Black Diamond Therapeutics Inc. (BDTX), a precision oncology medicine company, was the biggest laggard as shares plunged 22.4% at the time of writing. The company announced Phase-1 data from the escalation of dose of the MasterKey-01 trial of BDTX-189 in patients with advanced solid tumors. The data indicated that BDTX-189 was generally tolerated well but toxicities were observed that were medically manageable.

In earnings news, Shoe Carnival (SCVL), the shoe store company delivered strong fiscal first-quarter results beating analysts’ estimates driven by record comparable-store sales (up 125.8%) and strong eCommerce sales (up 11.8%). Shoe Carnival reported Q1 earnings of $3.02 per share topping Street estimates of $1.40 per share. The company had recorded a loss of $1.16 per share in the same quarter last year.

The company posted sales of $328.5 million in Q1, which more than doubled on a year-over-year basis and outpaced analysts’ expectations of $274.36 million.

Shoe Carnival CEO Cliff Sifford said, “We are thrilled that customers are shopping in-store again, and we look forward to giving them an even more exciting shopping experience as we continue modernizing our store fleet and delivering on-trend product for the entire family at the value they expect.”

Keysight Technologies (KEYS), an electronics test and measurement equipment company beat Street estimates in the fiscal second quarter. The company reported net sales of $1.22 billion in fiscal Q2, up 36% year-on-year, surpassing Street estimates of $1.21 billion. KEYS reported earnings of $1.44 per share, soaring 84.6% year-on-year, topping analysts’ estimates of $1.34 per share.

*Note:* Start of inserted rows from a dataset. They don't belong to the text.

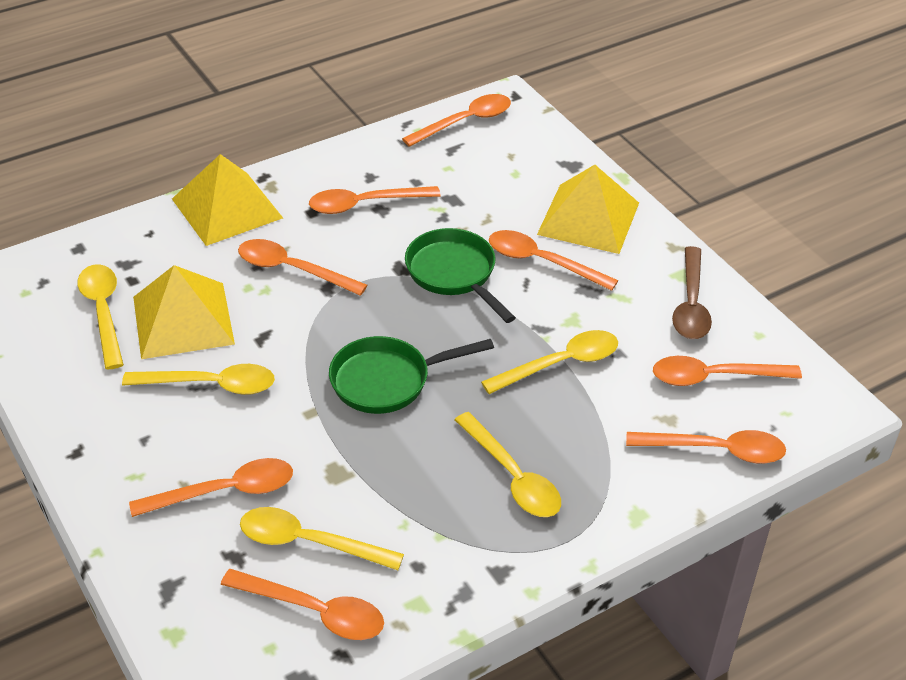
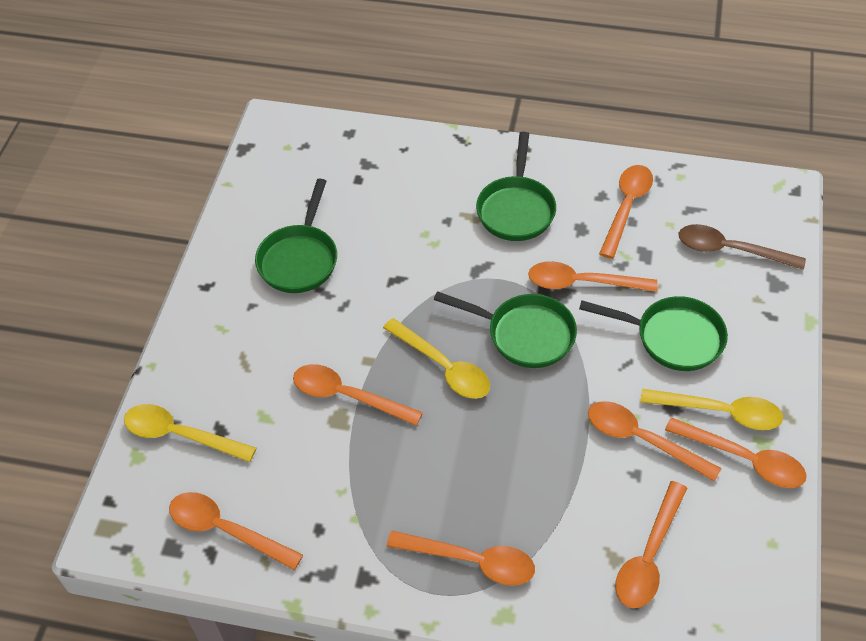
green pan: [329,336,494,414] [405,228,516,323] = 2 -> [255,179,337,293] [434,291,577,368] [476,132,556,241] [579,296,728,371] = 4
yellow pyramid: [133,265,235,359] [172,154,283,246] [537,165,639,254] = 3 -> none = 0
yellow spoon: [77,264,124,369] [122,364,275,395] [240,507,404,570] [455,412,561,517] [481,330,618,394] = 5 -> [124,404,256,462] [383,318,490,399] [640,389,783,430] = 3

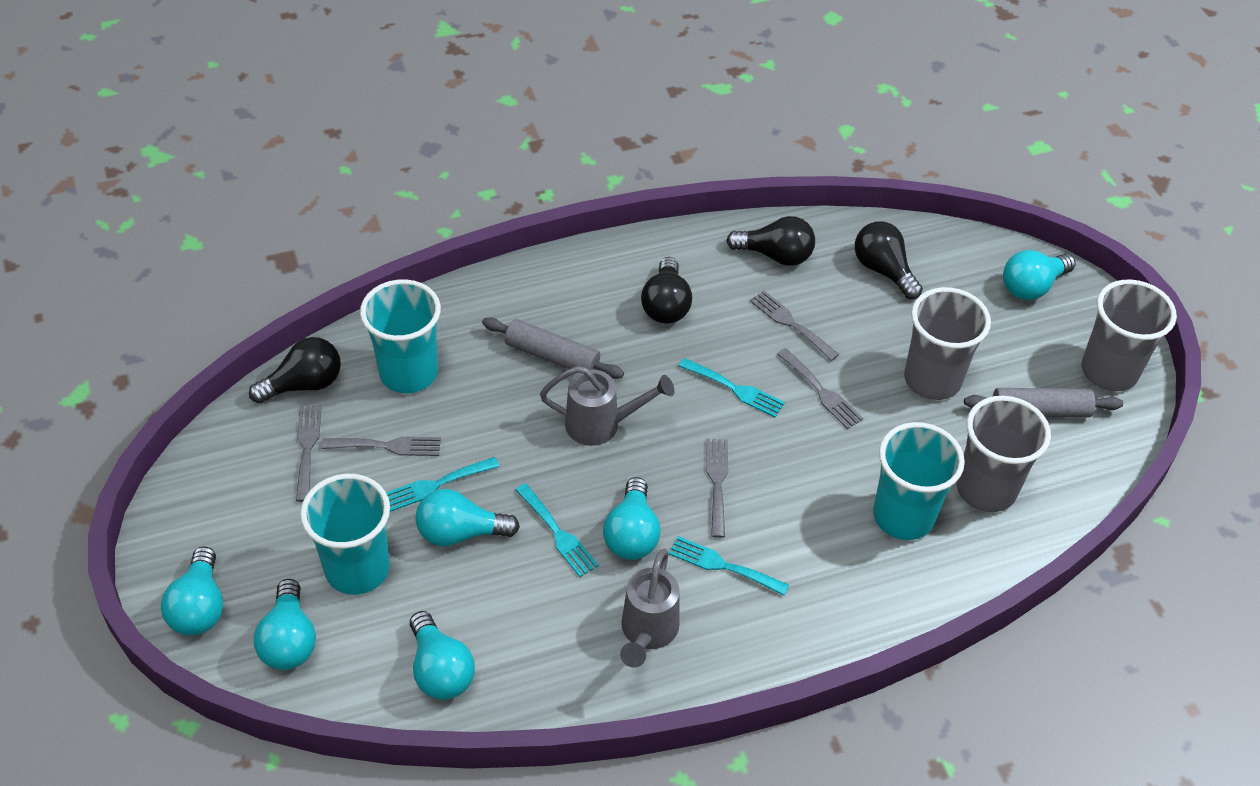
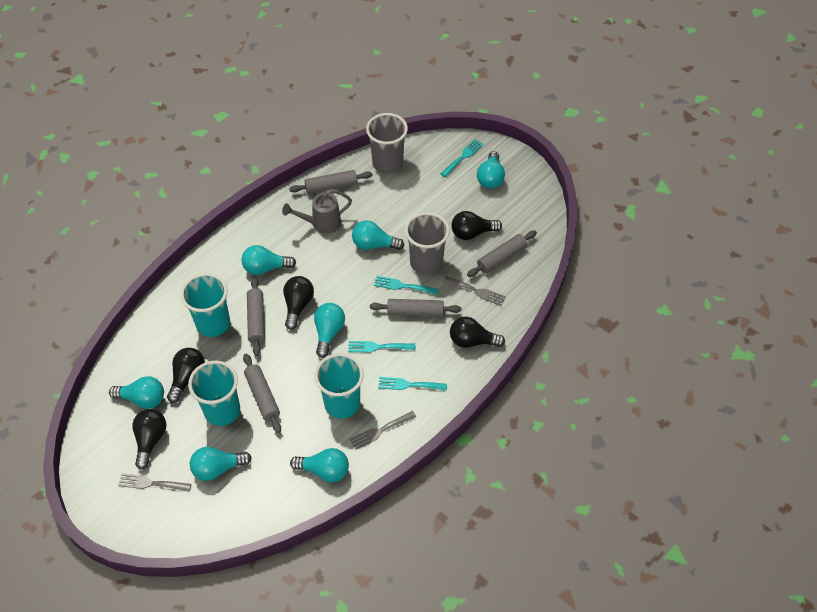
black light bulb: [249,337,341,403] [641,257,692,323] [726,216,815,266] [855,221,923,299] = 4 -> [132,409,167,470] [167,348,205,403] [283,276,314,330] [450,317,505,348] [451,211,502,240] = 5
grey cup: [904,287,991,400] [957,396,1051,512] [1082,279,1177,391] = 3 -> [366,113,408,174] [405,212,450,275] = 2
grey fork: [296,405,322,502] [321,436,441,456] [706,439,728,538] [750,290,840,361] [777,348,863,429] = 5 -> [118,473,191,492] [349,411,416,450] [443,276,506,306] = 3
grey rolling pin: [482,317,624,379] [964,388,1123,417] = 2 -> [243,353,281,433] [247,277,265,356] [289,170,373,194] [370,299,462,317] [467,230,537,277] = 5
grey watering can: [540,366,674,446] [620,549,680,668] = 2 -> [282,189,352,234] = 1
turquoise light bulb: [161,546,223,636] [254,579,316,670] [410,611,475,700] [416,489,520,546] [603,477,661,560] [1003,250,1076,300] = 6 -> [109,376,164,409] [190,447,252,481] [242,245,296,275] [290,448,349,482] [314,303,345,358] [352,220,404,250] [477,151,505,189] = 7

Keysight Technologies CEO Ron Nersesian said, “As an enabler of leading-edge disruptive innovation, Keysight is well-positioned to capitalize on multiple waves of technology that are fueling our growth for the long term.

Cisco Systems (CSCO), the manufacturer of networking hardware reported lower-than-expected results in the fiscal third quarter. The company reported adjusted Q3 earnings of $0.83 per share, up 5% year-over-year. The Street expected CSCO to report EPS of $0.82.

The company’s revenues were up 7% year-over-year to $12.8 billion beating consensus estimates of $12.56 billion.

Cisco CEO Chuck Robbins commented, “We are confident in our strategy and our ability to lead the next phase of the recovery as our customers accelerate their adoption of hybrid work, digital transformation, cloud, and continued strong uptake of our subscription-based offerings.”

American airline JetBlue (JBLU) is all set to disrupt the transatlantic air travel market and from August onwards, will offer non-stop flights between New York’s John F. Kennedy International Airport (JFK) and London’s Heathrow Airport. In September, the airline will also offer a non-stop service between JFK and London’s Gatwick Airport. Additionally, the company will also offer flight services from Boston to London in the summer of next year.

The airline has already started the sale of seats at low fares for U.S. travelers, with seats for the Heathrow and Gatwick routes starting at $599 per roundtrip.

Our low fares will disrupt the pricing of the major carriers and massive joint ventures; JetBlue’s presence in this market is going to be immediately noticeable to customers,” said JetBlue CEO Robin Hayes.

In M&A news, water treatment and sustainable solutions provider Pentair (PNR) has snapped up Ken’s Beverage for $80 million. Ken’s Beverage is a provider of beverage equipment and services to commercial customers.

Pentair Consumer Solutions Executive Vice President and President Mario D’Ovidio said, “We are excited about the addition of KBI and the new growth opportunities it brings as we advance our strategy to provide a full suite of products and services for commercial customers.